The rate of Hispanics killed by law enforcement officers jumped nearly 45% in the last decade, according to newly released data.
It’s been three years since George Floyd was murdered by Minneapolis police, resulting in a worldwide racial reckoning and protests against police brutality. But little data exists on how police violence affects Latinos.
Latinos killed by law enforcement hit .26 per 100,000 residents in 2020, up from .18 in 2011, a study published this month in the Journal of Community Health found.
The researchers examined mortality data from the Centers for Disease Control and Prevention from 2011 t0 2020.
New Mexico, the state with the largest percentage of Hispanic residents in the U.S., had a rate of 1.02 per 100,000 residents—more than twice the rate of any other state. A surge of policing shootings in Albuquerque, New Mexico, in 2014, led to a federal consent decree for the city’s police.
Colorado had the second-highest rate, with .49.

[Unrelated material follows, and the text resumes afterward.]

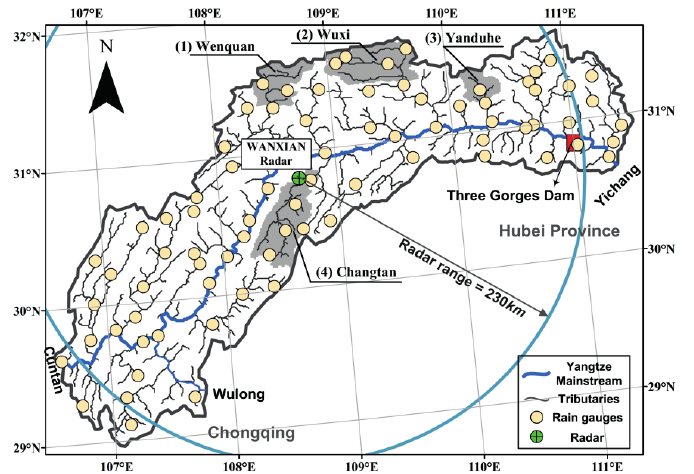
Fig. 1 Locations of raingauges and WANXIAN radar in the Three Gorges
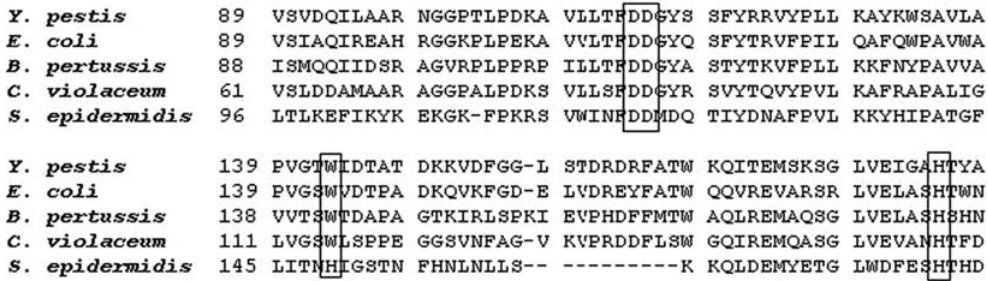
Figure 3 - Multiple partial alignment of HmsF of C. violaceum compared with PgaB of E. coli; IcaB of S. epidermidis ; HmsF of Y. pestis and HmsF of B. pertussis . The critical residue to extracellular matrix formation in Y. pestis : D (aspartate), W (tryptophan) and H (histidine) are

They found that Hispanics accounted for nearly 20% of all deaths in police custody between 2011 and 2020 and that their rate of fatal encounters was 1.33 times higher than the rate for non-Hispanic whites.
Latino men between the ages of 20 to 39 and those living in the Western U.S. States have seen the greatest spikes in deaths caused by police.
More than 50,000 years of potential life among Hispanics were lost due to fatal police encounters across all ages, the study concluded. The researchers calculated this by subtracting the age of those killed from 80 (the assumed life expectancy) and then adding those figures for all of the people killed.
During this decade, the Latino population grew by 18.3%, while the number killed by police grew by 61.4%.